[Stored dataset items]

• • • • • • •

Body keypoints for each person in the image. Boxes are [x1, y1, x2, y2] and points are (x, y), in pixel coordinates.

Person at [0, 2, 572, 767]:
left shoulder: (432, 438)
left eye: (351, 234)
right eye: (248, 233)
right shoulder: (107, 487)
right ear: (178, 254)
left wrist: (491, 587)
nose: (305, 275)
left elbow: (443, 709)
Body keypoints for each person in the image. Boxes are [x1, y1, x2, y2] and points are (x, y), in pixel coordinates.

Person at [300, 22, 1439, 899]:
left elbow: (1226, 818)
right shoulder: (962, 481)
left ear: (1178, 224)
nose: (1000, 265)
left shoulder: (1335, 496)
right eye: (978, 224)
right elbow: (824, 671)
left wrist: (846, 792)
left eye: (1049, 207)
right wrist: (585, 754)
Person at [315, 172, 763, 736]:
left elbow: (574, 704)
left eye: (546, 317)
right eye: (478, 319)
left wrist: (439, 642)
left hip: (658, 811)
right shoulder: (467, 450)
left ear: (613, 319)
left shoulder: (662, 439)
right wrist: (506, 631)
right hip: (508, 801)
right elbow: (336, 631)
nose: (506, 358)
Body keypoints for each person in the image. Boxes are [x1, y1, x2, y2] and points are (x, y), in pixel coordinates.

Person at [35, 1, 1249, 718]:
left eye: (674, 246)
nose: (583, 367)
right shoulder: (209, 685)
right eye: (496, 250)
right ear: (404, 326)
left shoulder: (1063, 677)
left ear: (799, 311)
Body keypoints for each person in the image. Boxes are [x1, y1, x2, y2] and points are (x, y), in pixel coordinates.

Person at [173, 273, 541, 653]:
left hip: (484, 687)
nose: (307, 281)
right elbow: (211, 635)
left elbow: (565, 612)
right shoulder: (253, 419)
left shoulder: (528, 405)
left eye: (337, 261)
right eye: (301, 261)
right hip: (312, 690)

• • • • • • •

GOAL OF THE EXERCISE
Lines from the beginning of the data above through the line containing "nose: (506, 358)" are to be returned exactly, and no others.

THE COMPLETED TASK
Body keypoints for each person in the image. Boxes are [x1, y1, x2, y2] and points are (x, y), in pixel coordinates.

Person at [0, 2, 572, 767]:
left shoulder: (432, 438)
left eye: (351, 234)
right eye: (248, 233)
right shoulder: (107, 487)
right ear: (178, 254)
left wrist: (491, 587)
nose: (305, 275)
left elbow: (443, 709)
Body keypoints for each person in the image. Boxes are [x1, y1, x2, y2] and points are (x, y), in pixel coordinates.

Person at [300, 22, 1439, 899]:
left elbow: (1226, 818)
right shoulder: (962, 481)
left ear: (1178, 224)
nose: (1000, 265)
left shoulder: (1335, 496)
right eye: (978, 224)
right elbow: (824, 671)
left wrist: (846, 792)
left eye: (1049, 207)
right wrist: (585, 754)
Person at [315, 172, 763, 736]:
left elbow: (574, 704)
left eye: (546, 317)
right eye: (478, 319)
left wrist: (439, 642)
left hip: (658, 811)
right shoulder: (467, 450)
left ear: (613, 319)
left shoulder: (662, 439)
right wrist: (506, 631)
right hip: (508, 801)
right elbow: (336, 631)
nose: (506, 358)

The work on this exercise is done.